A few years back, once fuel injection became common practice along with increasingly strict exhaust emission requirements, many manufacturers were plagued with “junk” as your mechanic calls it, fouling their engines. Several car makers formed a consortium that demanded a certain level of detergent in their fuel – regardless of the source refinery. This fuel was termed “Top Tier” and has become all but standard for major gasoline retailers and sufficient to all but eliminate “junk” in an engine. But it is possible for discount gas retailers to purchase fuel from a refinery without these detergents at a lower price, allowing it to sell gas at a lower price.

Wheel chocks

I just purchased a RAV4. The owner’s manual recommends using wheel chocks when changing a flat tire. Canadian Tire offers a set of folding steel chocks for less than $10. The problem is that they are for use with wheels up to 16 inches in diameter and my RAV4 has 17-inch wheels. Is the difference critical? I’ve posted a question on the Canadian Tire website a week ago, but so far I’ve not had a response.

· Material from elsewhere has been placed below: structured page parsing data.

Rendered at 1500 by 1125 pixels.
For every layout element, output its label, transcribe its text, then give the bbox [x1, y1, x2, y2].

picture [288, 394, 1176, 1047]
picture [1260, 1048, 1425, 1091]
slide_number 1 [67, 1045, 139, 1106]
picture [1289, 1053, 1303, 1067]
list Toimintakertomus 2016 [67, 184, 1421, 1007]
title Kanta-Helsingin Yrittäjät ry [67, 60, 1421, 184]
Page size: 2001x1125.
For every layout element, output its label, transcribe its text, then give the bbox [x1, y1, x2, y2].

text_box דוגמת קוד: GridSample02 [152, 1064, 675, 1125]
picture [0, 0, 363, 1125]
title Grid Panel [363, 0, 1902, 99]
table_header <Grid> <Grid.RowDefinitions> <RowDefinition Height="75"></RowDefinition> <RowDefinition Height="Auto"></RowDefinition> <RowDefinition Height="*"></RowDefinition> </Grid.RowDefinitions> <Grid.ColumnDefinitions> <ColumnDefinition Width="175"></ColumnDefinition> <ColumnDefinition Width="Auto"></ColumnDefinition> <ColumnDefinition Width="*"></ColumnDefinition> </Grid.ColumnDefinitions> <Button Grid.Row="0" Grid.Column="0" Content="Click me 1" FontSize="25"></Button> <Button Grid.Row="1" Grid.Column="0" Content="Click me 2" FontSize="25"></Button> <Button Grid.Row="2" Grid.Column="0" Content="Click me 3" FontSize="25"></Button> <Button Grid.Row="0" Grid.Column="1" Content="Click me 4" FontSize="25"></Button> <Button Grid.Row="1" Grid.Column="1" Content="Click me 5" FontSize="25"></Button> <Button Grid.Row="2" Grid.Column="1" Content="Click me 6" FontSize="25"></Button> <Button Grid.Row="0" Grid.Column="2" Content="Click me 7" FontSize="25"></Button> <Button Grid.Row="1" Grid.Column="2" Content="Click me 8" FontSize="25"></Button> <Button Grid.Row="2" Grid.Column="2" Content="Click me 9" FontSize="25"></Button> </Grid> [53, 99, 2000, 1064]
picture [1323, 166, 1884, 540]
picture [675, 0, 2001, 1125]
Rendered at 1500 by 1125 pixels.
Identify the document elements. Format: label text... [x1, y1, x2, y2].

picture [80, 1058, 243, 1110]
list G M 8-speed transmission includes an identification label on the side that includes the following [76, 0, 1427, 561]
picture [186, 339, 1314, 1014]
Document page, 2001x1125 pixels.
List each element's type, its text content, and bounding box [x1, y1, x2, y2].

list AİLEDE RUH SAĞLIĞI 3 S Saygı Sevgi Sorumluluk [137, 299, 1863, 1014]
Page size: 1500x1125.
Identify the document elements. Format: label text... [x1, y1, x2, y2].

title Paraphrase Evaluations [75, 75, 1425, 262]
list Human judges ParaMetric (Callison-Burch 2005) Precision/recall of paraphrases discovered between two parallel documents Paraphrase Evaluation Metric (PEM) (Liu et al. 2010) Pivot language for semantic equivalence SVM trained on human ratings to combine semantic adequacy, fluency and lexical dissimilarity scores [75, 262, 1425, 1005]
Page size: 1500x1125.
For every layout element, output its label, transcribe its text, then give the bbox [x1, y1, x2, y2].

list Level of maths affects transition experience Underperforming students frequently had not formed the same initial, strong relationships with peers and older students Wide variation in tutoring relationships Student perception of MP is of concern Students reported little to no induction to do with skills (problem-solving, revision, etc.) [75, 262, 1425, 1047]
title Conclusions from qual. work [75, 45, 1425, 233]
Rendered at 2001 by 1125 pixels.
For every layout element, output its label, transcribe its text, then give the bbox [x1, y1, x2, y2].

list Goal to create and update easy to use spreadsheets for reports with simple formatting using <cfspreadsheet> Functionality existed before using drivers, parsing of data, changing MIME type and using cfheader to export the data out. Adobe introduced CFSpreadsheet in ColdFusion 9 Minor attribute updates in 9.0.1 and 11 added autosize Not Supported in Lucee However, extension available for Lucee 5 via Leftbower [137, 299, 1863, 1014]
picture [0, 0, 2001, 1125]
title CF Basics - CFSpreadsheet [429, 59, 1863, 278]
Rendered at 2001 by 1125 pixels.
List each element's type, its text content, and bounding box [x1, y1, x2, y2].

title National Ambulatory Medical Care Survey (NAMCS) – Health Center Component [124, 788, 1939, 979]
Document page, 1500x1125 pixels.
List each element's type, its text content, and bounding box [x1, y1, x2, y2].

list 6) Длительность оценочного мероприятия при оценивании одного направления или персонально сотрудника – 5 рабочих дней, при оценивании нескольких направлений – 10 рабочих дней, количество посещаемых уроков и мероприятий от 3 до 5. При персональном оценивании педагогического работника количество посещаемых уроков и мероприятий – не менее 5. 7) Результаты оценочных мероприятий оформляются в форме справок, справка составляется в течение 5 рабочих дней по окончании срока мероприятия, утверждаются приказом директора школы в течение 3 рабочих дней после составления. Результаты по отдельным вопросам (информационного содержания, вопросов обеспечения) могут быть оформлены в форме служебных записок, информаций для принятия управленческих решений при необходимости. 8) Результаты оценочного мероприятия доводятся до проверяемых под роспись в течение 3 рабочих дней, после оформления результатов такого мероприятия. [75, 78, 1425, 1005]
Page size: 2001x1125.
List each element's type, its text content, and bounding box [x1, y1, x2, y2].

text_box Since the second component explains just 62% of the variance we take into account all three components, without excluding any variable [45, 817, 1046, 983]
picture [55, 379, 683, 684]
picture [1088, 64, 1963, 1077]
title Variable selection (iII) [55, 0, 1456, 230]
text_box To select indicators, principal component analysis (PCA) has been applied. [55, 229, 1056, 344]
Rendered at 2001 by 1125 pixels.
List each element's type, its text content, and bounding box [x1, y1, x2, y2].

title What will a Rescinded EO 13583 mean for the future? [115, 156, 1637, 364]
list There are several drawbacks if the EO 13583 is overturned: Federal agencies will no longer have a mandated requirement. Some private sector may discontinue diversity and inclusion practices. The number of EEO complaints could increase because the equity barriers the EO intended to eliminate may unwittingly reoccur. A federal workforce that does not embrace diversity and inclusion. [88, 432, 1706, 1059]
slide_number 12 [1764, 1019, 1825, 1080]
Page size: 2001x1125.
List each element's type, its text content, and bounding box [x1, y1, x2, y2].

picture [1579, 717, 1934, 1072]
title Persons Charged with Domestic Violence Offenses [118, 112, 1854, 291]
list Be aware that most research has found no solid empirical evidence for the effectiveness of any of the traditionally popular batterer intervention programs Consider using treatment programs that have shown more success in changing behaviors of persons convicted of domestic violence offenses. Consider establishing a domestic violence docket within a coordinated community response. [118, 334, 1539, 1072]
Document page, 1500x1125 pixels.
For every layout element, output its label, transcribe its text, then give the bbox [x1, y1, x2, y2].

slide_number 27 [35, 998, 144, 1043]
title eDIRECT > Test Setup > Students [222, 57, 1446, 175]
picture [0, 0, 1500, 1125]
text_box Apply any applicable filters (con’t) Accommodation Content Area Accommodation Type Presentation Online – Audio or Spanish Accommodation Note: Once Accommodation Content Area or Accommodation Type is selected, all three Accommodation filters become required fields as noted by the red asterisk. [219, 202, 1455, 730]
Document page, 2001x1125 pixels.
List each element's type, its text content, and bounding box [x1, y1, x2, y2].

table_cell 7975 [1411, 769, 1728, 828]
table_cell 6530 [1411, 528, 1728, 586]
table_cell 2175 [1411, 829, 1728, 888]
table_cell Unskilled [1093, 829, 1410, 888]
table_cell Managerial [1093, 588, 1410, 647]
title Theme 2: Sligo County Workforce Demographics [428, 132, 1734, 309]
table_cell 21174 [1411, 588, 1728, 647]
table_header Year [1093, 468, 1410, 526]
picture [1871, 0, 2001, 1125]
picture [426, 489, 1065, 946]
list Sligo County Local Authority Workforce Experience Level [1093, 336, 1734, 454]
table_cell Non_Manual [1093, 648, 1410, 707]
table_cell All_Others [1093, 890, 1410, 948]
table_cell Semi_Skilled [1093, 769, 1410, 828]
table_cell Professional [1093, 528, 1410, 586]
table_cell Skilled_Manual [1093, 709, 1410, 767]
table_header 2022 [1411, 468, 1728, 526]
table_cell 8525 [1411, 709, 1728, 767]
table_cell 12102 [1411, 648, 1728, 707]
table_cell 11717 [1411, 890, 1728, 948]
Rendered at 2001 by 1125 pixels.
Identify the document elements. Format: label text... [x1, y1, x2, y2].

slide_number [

These wheel chocks appeal to me because of the price, the material and the fact that they fold, which means they take up less space and can be tucked into a corner until needed. A quick search on the Internet didn’t turn up any folding chocks; many are plastic or rubber and didn’t seem to be restricted to a particular range of wheel sizes. Can I safely go with the Canadian Tire chocks? – Robert

You should be OK with the CTC chocks. The RAV4 comes with a variety of tire sizes ranging from 215/70 x 16 to 235/55 x 18 with overall diameters ranging from 707 to 739 mm. That slight variation should not make a difference as the chocks are meant for wheel sizes up to 16 inches without reference to the size of the tire on that rim.

The reason for the chocks is to prevent the vehicle from moving while you are working on it. To make extra sure that will not happen, in addition to the chocks, place a block of wood or other solid object both behind and ahead of any un-chocked wheel and make sure the transmission is in first or reverse if a manual, or Park if an automatic.